This week is the second of three ‘off’ weeks intended to restore the $250+ per week pace of investment. This is necessary because a new position was established in ADP. But guess what – there’s $665.11 of cash available for deployment, so let’s carry on, shall we?
This week, six of the portfolio holdings ranked in the Top Ten.
| Ticker | Account Value |
| ADP | 925.44 |
| HTO | 3,613.53 |
| PEP | 3,921.27 |
| PPG | 4,174.83 |
| QCOM | 3,158.82 |
| VZ | 7,865.87 |
The lowest amount belongs to ADP. This is very fortunate, because there is a position imbalance whereby the only position eligible for additional investment is in fact, ADP. Let’s grab 2 shares of ADP on Monday morning and we will still count this as an off week because we don’t need to reach into our pockets to make the purchase. Below, is the purchase history and average cost calculation.

ADP announced quarterly earnings on 2026-01-28, just two days after we opened our position. Let’s see how this recent performance falls into the context of the last 17+ years.

Observations
Stock Price
ADP dropped from an all-time high of $329.93 on 2025-06-06 to $231.36 on 2026-02-06. Shedding 30% in eight months is surprising for a company whose earnings are climbing steadily.

I do not believe the reasons for this decline are specific to ADP but rather macroeconomic in nature. In short, ADP benefits when hiring is strong, wage growth is strong and interest rates are high (because they earn ‘float’ income on client funds placed in their care). However, over the last eight months, hiring has cooled, wage growth has moderated, and expectations of further rate cuts by the Fed translates into reduced future income from the investment of those client funds.
Earnings
Magnitude/Trend
Clearly, the quarterly earnings are in a strong, long-term, positive trend. The blue dotted line in the chart above actually does a decent job of delineating the overall earnings trend, even if the variation about that linear trend line is both significant and seasonal in nature.
Seasonality
Typically, the quarterly distribution of annual earnings breaks down as follows: 31.9% in Q1, 19.3% in Q2, 23.5% in Q3, and 25.3% in Q4. The variation around these percentages is minimal and are reliable.

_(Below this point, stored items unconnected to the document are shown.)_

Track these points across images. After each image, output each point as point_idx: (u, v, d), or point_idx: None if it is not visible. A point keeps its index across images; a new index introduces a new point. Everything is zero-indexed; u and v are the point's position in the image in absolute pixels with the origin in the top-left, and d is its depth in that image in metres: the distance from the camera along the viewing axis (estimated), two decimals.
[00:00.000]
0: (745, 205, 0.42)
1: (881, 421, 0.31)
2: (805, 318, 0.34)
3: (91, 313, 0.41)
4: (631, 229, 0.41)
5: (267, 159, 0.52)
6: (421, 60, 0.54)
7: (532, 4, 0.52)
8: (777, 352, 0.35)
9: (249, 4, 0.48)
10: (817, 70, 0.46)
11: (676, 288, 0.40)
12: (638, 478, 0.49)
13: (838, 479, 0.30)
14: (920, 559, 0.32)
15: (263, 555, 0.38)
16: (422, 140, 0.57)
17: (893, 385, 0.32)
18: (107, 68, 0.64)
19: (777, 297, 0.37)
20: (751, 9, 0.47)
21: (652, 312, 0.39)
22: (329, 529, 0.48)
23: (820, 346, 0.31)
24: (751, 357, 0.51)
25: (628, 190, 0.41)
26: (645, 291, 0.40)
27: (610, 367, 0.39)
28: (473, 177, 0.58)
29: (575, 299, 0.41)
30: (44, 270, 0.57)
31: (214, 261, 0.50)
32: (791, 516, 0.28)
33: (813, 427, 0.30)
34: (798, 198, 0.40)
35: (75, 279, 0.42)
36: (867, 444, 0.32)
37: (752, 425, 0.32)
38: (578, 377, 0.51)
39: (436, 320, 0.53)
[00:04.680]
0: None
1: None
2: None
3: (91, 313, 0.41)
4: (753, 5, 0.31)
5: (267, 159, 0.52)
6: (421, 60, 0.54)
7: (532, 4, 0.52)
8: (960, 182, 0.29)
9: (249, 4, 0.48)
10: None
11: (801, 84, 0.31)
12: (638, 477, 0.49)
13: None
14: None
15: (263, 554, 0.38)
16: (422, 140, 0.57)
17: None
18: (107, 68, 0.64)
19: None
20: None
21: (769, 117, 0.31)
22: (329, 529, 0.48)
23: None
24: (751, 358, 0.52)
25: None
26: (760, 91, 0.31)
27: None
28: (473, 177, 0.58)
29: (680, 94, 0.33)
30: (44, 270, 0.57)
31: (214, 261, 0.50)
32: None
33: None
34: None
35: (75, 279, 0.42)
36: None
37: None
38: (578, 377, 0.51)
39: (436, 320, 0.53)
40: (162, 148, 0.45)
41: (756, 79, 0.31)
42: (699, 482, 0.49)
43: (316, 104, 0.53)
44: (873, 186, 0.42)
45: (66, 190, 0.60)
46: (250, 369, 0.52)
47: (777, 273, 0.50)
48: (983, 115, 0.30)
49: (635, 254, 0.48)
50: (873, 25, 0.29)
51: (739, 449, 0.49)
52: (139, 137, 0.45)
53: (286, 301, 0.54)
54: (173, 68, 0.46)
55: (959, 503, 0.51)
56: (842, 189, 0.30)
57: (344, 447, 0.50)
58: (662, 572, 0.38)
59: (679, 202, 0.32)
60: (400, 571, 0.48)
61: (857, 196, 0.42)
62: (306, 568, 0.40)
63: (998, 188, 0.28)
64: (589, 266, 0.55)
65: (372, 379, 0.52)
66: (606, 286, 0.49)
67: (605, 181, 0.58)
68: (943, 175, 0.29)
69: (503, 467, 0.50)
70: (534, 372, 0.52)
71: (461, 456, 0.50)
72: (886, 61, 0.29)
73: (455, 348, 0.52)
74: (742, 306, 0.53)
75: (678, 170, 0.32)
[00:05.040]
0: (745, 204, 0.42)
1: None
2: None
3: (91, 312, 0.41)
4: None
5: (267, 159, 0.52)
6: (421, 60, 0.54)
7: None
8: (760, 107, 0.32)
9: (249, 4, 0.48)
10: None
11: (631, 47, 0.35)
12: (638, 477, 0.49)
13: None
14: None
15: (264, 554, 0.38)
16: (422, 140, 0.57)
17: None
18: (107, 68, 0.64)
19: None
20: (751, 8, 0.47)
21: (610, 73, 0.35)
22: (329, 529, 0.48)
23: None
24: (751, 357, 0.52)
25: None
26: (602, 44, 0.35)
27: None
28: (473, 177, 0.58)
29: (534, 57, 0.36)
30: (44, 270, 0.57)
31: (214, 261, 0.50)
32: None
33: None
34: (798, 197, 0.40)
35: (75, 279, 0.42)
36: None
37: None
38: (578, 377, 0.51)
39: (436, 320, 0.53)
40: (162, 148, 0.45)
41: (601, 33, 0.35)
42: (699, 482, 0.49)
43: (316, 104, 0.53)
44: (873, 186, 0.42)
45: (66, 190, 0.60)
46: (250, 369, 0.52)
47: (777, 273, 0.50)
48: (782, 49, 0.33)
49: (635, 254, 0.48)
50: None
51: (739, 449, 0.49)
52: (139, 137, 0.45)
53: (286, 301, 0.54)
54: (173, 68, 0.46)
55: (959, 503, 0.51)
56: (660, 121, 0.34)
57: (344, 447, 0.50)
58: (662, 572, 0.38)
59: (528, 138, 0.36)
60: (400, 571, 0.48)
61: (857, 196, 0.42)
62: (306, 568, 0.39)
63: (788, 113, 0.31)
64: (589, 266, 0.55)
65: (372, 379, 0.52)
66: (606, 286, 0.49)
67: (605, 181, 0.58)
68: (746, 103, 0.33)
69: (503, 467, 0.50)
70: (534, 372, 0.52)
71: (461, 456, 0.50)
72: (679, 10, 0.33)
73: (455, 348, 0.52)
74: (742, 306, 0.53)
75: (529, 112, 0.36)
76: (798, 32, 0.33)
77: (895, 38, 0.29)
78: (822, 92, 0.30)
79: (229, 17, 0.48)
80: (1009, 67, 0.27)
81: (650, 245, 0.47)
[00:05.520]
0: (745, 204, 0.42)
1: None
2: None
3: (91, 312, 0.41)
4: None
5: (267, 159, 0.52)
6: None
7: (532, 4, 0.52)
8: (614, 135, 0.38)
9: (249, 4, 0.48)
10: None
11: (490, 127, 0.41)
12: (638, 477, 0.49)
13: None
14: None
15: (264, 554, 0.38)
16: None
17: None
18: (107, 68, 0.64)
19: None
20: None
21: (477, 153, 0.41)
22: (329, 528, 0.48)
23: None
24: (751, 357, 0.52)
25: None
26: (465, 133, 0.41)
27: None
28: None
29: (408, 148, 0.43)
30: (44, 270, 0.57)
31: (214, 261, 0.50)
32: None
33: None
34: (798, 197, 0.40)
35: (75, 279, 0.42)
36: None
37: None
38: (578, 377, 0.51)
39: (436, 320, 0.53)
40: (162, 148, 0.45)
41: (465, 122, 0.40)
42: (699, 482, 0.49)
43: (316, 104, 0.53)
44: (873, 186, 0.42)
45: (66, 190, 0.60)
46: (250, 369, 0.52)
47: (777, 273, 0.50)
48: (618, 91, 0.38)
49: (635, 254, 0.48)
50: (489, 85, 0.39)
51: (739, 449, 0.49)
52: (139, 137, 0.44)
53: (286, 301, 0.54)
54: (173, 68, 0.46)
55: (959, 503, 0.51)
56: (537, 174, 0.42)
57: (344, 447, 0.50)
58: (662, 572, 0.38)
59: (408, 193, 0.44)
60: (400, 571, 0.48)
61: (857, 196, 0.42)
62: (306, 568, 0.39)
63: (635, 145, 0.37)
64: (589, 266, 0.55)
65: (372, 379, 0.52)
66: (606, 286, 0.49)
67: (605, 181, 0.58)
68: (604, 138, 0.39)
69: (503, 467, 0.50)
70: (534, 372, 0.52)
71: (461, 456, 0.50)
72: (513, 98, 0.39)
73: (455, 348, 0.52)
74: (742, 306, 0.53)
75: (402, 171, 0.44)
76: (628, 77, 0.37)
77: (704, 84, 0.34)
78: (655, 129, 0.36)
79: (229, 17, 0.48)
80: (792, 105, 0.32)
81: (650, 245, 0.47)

CY2025 EPS was a record high and 2025Q4 EPS were the best Q4 ever. In fact, there have been 19 straight quarters where we could say that. But it would appear the market has little hope that earnings can keep growing.
Dividends

ADP is a Dividend King, with an impressive 51-year streak of annual dividend increases. The company’s dividend payout ratio has been steadily trending higher. Ordinarily, a rising payout ratio relative to earnings per share (EPS) could raise concerns about the sustainability of future dividend growth. Yet, ADP’s earnings are remarkably consistent from quarter to quarter, allowing the company to comfortably support a higher payout ratio. Furthermore, the payout ratio is still at a comfortable 61%.
Thoughts on Investment

The trailing 12-month P/E ratio currently sits at 22.8, lower than the average of 25.9 over the period above.
I don’t know what the fair value of ADP is, but I am quite certain that it is trading below fair value as I type. I am also certain that it cannot keep dropping every time the quarterly earnings set a record for that quarter.
Despite the current administration’s insistence that the labor market is thriving, the actual pace of job creation has been strikingly weak — and the irony is hard to miss. ADP, whose payroll data often becomes the nation’s primary employment gauge whenever federal reports are delayed or disrupted, has been quietly documenting this slowdown month after month. In other words, the very act of sidelining official government statistics doesn’t change the underlying reality: the private‑sector experts who keep payrolls running can still see that job growth has been close to nonexistent.
If you want proof that the market trusts ADP’s numbers, just look at the chart above: the stock’s recent pullback and compressed P/E aren’t signs of doubt — they’re signs that investors take ADP’s payroll data seriously enough to reprice the business when job growth stalls. The irony, of course, is that ADP has every incentive to paint a rosier picture of the labor market, since stronger employment would almost certainly lift its own share price. Yet the company continues to report what the data actually show, even when the truth is inconvenient.
That kind of integrity doesn’t just build credibility — it creates opportunity. And right now, it’s an excellent moment to accumulate shares.